■ **LESETEXT**

Wer einen abwechslungsreichen Familienurlaub an der Ostsee sucht, ist auf Usedom genau richtig – den Satz habe ich im Laufe der vergangenen Woche oft gehört. Vom Strandkorbvermieter in Ahlbeck. Von unserem Lieblingseisverkäufer in Bansin. Und jetzt von der Dame aus dem Nachbarstrandkorb. „Die meisten kommen hierher und sehen nur die Kaiserbäder und die Strände davor. Aber was meinen Sie, was Ihnen alles entgeht?“, fragt die ältere Dame aus Münster, die hier schon seit mehr als einem Jahrzehnt ihre Zehen allsommerlich in den Sand bohrt. Ich nicke, erzähle von unserer Radtour. Und flüstere ihr später zu, dass wir morgen Usedoms völlig unbekannte Seite sehen werden.

Halb See, halb Meer: Am Achterwasser ist Usedom still und mit reichlich Schilf bewachsen ©M. Moog

Ausflüge auf Usedom mit Kindern: Natur, Tiere und Abenteuer

Mein Ältester zeigt mir beim Frühstück einen Vogel. „Maaama“, sagt er, und dieses langgezogene a macht deutlich, dass er gerade an meinem Verstand zweifelt. „Safaris macht man in Afrika und nicht hier.“ Ich widerspreche ihm. Er verdreht die Augen und sucht Hilfe bei seinem Vater. Der grinst nur und mahnt zu Eile. „Los, los, der Jeep wartet!“ Ein paar Minuten später stehen wir vor einem waldgrünen Landrover und vor Gunnar, unserem Safari-Guide. Er ist kein Mann der großen Worte, drückt uns nur kurz und kräftig die Hand und lässt dann schnell den Motor aufheulen, „alles Wichtige erzähle ich euch unterwegs“, sagt er.

■ **DATENAUSZUG**
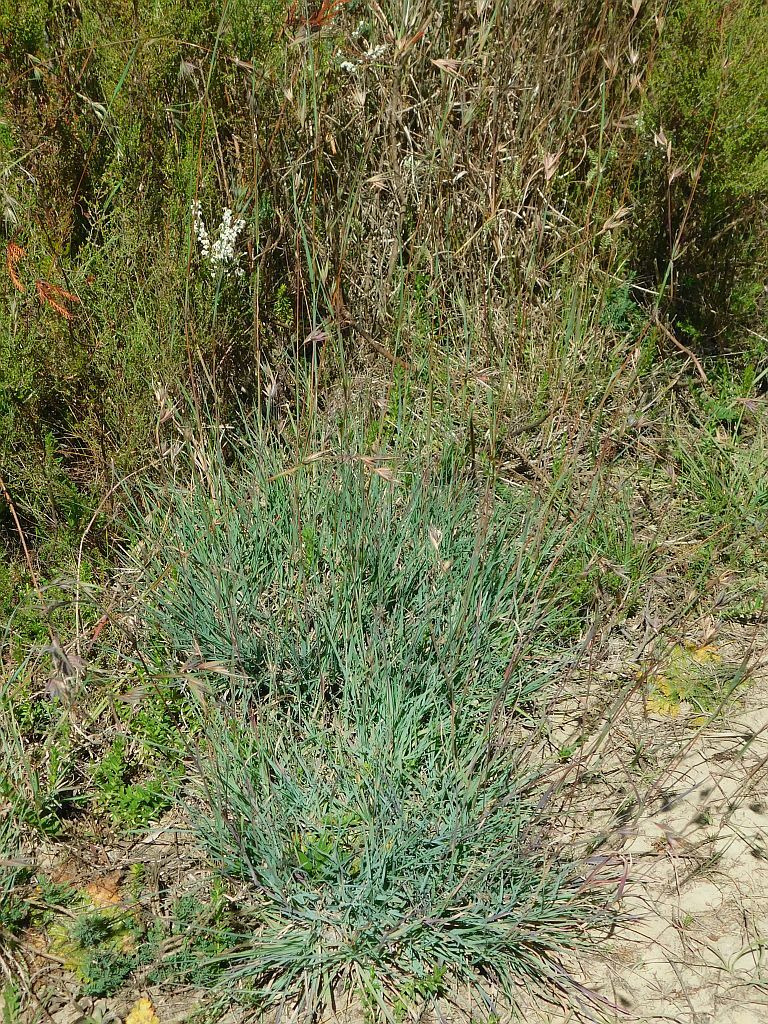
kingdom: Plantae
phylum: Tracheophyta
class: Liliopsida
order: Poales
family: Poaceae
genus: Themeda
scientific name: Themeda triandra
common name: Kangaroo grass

■ **ARBEITSAUFTRAG 1**
Wiederholen Sie den Lesetext über Usedom wörtlich von „Wer einen abwechslungsreichen“ bis „Seite sehen werden.“.
■ **ARBEITSAUFTRAG 2**
Woher kommt laut dem Lesetext über Usedom die ältere Dame aus dem Nachbarstrandkorb?
■ **ARBEITSAUFTRAG 3**
Schreiben Sie den Lesetext über Usedom im Anschluss an seinen letzten Satz weiter.
Die Datensätze werden hier nicht gebraucht.

■ **SCHRIFTLICHE ANTWORT 1**
Wer einen abwechslungsreichen Familienurlaub an der Ostsee sucht, ist auf Usedom genau richtig – den Satz habe ich im Laufe der vergangenen Woche oft gehört. Vom Strandkorbvermieter in Ahlbeck. Von unserem Lieblingseisverkäufer in Bansin. Und jetzt von der Dame aus dem Nachbarstrandkorb. „Die meisten kommen hierher und sehen nur die Kaiserbäder und die Strände davor. Aber was meinen Sie, was Ihnen alles entgeht?“, fragt die ältere Dame aus Münster, die hier schon seit mehr als einem Jahrzehnt ihre Zehen allsommerlich in den Sand bohrt. Ich nicke, erzähle von unserer Radtour. Und flüstere ihr später zu, dass wir morgen Usedoms völlig unbekannte Seite sehen werden.

■ **SCHRIFTLICHE ANTWORT 2**
Aus Münster.

■ **SCHRIFTLICHE ANTWORT 3**
Safari auf Usedom: Offroad führt die Jeep-Tour durch unwegsames Gelände abseits der Touristenströme. ©M. Moog

Geheimtipp für Familien: eine Safari auf Usedom

In den kommenden Stunden lernen wir Usedom erst richtig kennen. Den Schmollensee. Sellin mit seiner Handvoll alter Rohrdachhäuser. Das 450 Jahre alte Mellenthiner Wasserschloss. Die mit Abstand stillste Ecke der Insel, den Lieper Winkel. Wir lernen, dass es hier Biber, Fischotter, Storche und sogar Sumpfschildkröten gibt. Und als wir irgendwann oben auf dem Dach des Landrovers mit dem Fernglas den Himmel absuchen, kreist da ein Seeadlerpärchen. „Und was ist das da hinten?“, fragt meine Tochter später beim Abendessen, als wir gerade die Bachforellen überm Feuer drehen. Sie deutet ins grüne Dickicht. „Löwen“, flüstere ich. Und dann, nach einer kleinen Pause: „Ach nein, ich glaube, das sind doch eher Schafe.“

Ein echtes Abenteuer für Eltern und Kinder – der letzte Programmpunkt der Safari auf Usedom: Bachforellen über dem Lagerfeuer garen. ©M. Moog

Fazit: Usedom mit Kindern lohnt sich

Am letzten Morgen packe ich die Strandtasche, drücke einem Kind den Sonnenschirm in die Hand und einem den Ball. Doch sie sehen nicht recht glücklich aus. „Können wir nicht wieder mit Gunnars Jeep fahren?“, bettelt mein Ältester. „Bitte!“ Ich unterdrücke ein Lachen. Freue mich, dass ihnen diese deutsche Safari so sehr gefallen hat. Und kann die Situation nur mit einem Versprechen retten: Wir kommen wieder. Und dann kehren wir zurück in die pommersche Wildnis, beobachten Tiere, brutzeln bestimmt auch wieder Bachforellen über einem Lagerfeuer und lauschen den Geschichten von Gunnar, dem Safari-Guide.

Strände ohne Ende: Insgesamt trumpft Usedom mit 42 Kilometern Sandstrand auf. ©M. Moog

Häufige Fragen zu Usedom mit Kindern

Ist Usedom für Familien mit Kindern geeignet?

Ja, Usedom ist ideal für Familienurlaub. Die Insel bietet lange, flach abfallende Sandstrände, viele Ausflugsziele und eine gute Infrastruktur für Familien mit Kindern.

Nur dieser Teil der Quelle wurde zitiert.